EXERCISE REQUIREMENTS:
Write out the passage of the forum thread on marrying now or waiting that begins with the words containing "As long as your" and ends with "in the meantime.", word for word.

------ EXCERPTED TEXT

# to marry or to wait?



## perfectdey (Jun 10, 2009)

My fiance is from Scotland,a UK citizen. He works in Singapore. I was born in the US and am a US citizen living in Houston,TX. We were thinking of getting married in August of this year, but he has at least 3 years left on his Singapore contract. Does anyone know if we got married now, in the US but he still lived and worked in Sing would he have to pay taxes here in the US even if he did not apply for his green card right off? Also if we married now and he applied in 3 years time would he have to pay back taxes for the years we were married before he applied for his green card? HELP!!:juggle:


----------



## Bevdeforges (Nov 16, 2007)

As long as your fiance/husband is resident outside the US, he won't be subject to US income taxes just for having married you. If you go to join him in Singapore, however, you will continue to have to file US taxes, if you have income over the threshold level. Like the rest of us Americans married to foreigners, you'll have to file as "married filing separately" - which has some disadvantages, but on the whole is manageable.

Once he moves to the US, his tax liability starts - and you can start filing a joint return. But there is no back tax for any period he wasn't resident in the US.

To get him a visa to join you in the US, however, you will have to "sponsor" him and it's a good idea for you to have filed your tax returns in the meantime.
Cheers,
Bev


----------



## Fatbrit (May 8, 2008)

perfectdey said:


> My fiance is from Scotland,a UK citizen. He works in Singapore. I was born in the US and am a US citizen living in Houston,TX. We were thinking of getting married in August of this year, but he has at least 3 years left on his Singapore contract. Does anyone know if we got married now, in the US but he still lived and worked in Sing would he have to pay taxes here in the US even if he did not apply for his green card right off? Also if we married now and he applied in 3 years time would he have to pay back taxes for the years we were married before he applied for his green card? HELP!!:juggle:


If you marry now, there's no tax penalty until he moves here.

Also, it will give you the advantage of an unconditional green card on entry since he will have been married at least 2 years by the time you petition him.

If he's entering on the VWP for marriage, be sure he is well prepared to prove he is returning to Singapore after the wedding. It's perfectly legal to use the VWP in this way but the onus is on him to prove that he will not be staying.


----------

------------
------ THE DATA

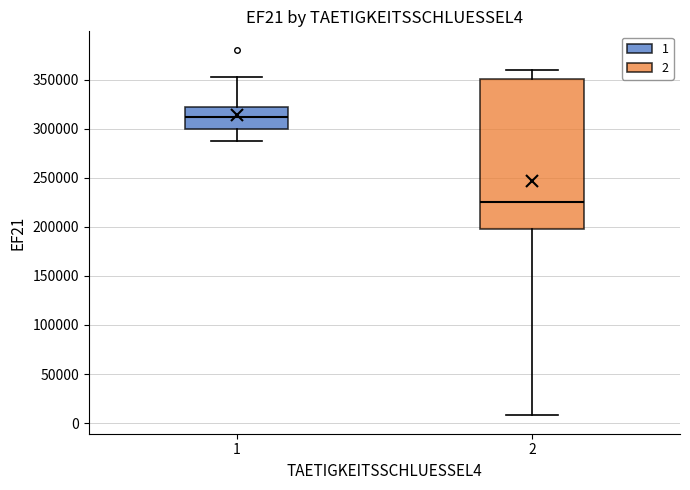

Where does the upper whisker of the box at x = 2 end on the y-axis? The values are not printed on the chart, so give them approximately, as read against the axis.

360000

------------

RESULT:
As long as your fiance/husband is resident outside the US, he won't be subject to US income taxes just for having married you. If you go to join him in Singapore, however, you will continue to have to file US taxes, if you have income over the threshold level. Like the rest of us Americans married to foreigners, you'll have to file as "married filing separately" - which has some disadvantages, but on the whole is manageable.

Once he moves to the US, his tax liability starts - and you can start filing a joint return. But there is no back tax for any period he wasn't resident in the US.

To get him a visa to join you in the US, however, you will have to "sponsor" him and it's a good idea for you to have filed your tax returns in the meantime.